Çiftdilli eğitimin ilk bakışta, müfredat programı, öğretmen yetiştirilmesi ve araç gereç geliştirilmesi yönünden maliyetli olduğunu belirten Ceyhan, bunlar yapılmadığında maliyetin daha da fazla olduğunu “Sınıfta kalan, okulu terk eden, kızların okula gönderilmemesi ve ailenin okul sürecine etkin katılamaması gibi durumlar maliyeti yükseltiyor” diyerek açıkladı. Çiftdilli eğitimde tek bir yaklaşımdan söz edilemeyeceğine dikkat çeken Ceyhan, yabancı dilde eğitim modeli, çift yönlü eğitim modeli ve geçişli eğitim programlarını anlattı. Buna göre; yabancı dilde eğitim modelinde Türkçe eğitim ile başlıyor ve bir süre sonra Kürtçe eğitim de devreye girerek ikisi birlikte eğitime devam ediyor. Çift yönlü eğitim modelinde eğitim Türkçe ve Kürtçe olarak başlıyor ve iki dilde devam ediyor. Geçişli eğitim modelinde ise iki seçenek var. Birincisinde Kürtçe ile eğitim başlıyor daha sonra Türkçe devreye giriyor ve bir süre sonra Kürtçe kesilerek eğitime devam ediliyor. İkincisinde ise Kürtçe eğitime başlanıyor, bir süre sonra Türkçe de devreye girerek ikisi birlikte eğitim devam ediyor.
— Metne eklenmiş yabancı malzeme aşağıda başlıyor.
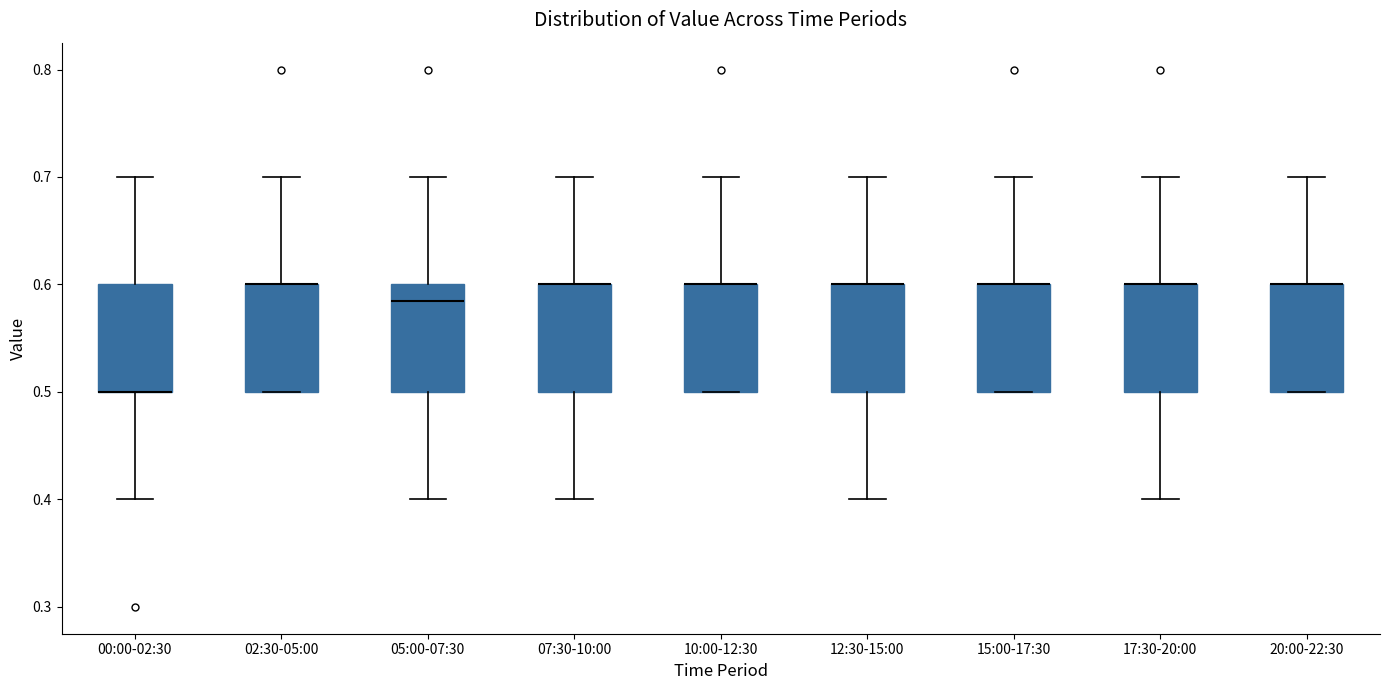

Reading left to right, transcribe this box plot: for each box, give where its median line is, the range the box spans, and where its two whiskers end, as read against the y-axis. The values are not printed on the chart, so give them approximately, as read against the axis.

00:00-02:30: median 0.50 (drawn on the box's lower edge), box 0.50 to 0.60, whiskers 0.40 to 0.70
02:30-05:00: median 0.60 (drawn on the box's upper edge), box 0.50 to 0.60, whiskers 0.50 to 0.70
05:00-07:30: median 0.59, box 0.50 to 0.60, whiskers 0.40 to 0.70
07:30-10:00: median 0.60 (drawn on the box's upper edge), box 0.50 to 0.60, whiskers 0.40 to 0.70
10:00-12:30: median 0.60 (drawn on the box's upper edge), box 0.50 to 0.60, whiskers 0.50 to 0.70
12:30-15:00: median 0.60 (drawn on the box's upper edge), box 0.50 to 0.60, whiskers 0.40 to 0.70
15:00-17:30: median 0.60 (drawn on the box's upper edge), box 0.50 to 0.60, whiskers 0.50 to 0.70
17:30-20:00: median 0.60 (drawn on the box's upper edge), box 0.50 to 0.60, whiskers 0.40 to 0.70
20:00-22:30: median 0.60 (drawn on the box's upper edge), box 0.50 to 0.60, whiskers 0.50 to 0.70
Projenin sonucu olarak belirli dillere verilen değerin dönüştürülmesi, altyapı sorunlarının ve araştırma eksikliğinin giderilmesine değinen Müge Ayan Ceyhan, kısa vadede; çiftdilli bölgelere çiftdilli öğretmenlerin gönderilmesi, dil yasağı uygulamasının kaldırılması, çiftdilliliğin yararları konusunda öğretmenlerde ve velilerde farkındalık yaratılması ve öğretmenlerin gidecekleri bölgelerin koşullarını hakkında bilgilendirilmesinin yapılabileceğini söyledi.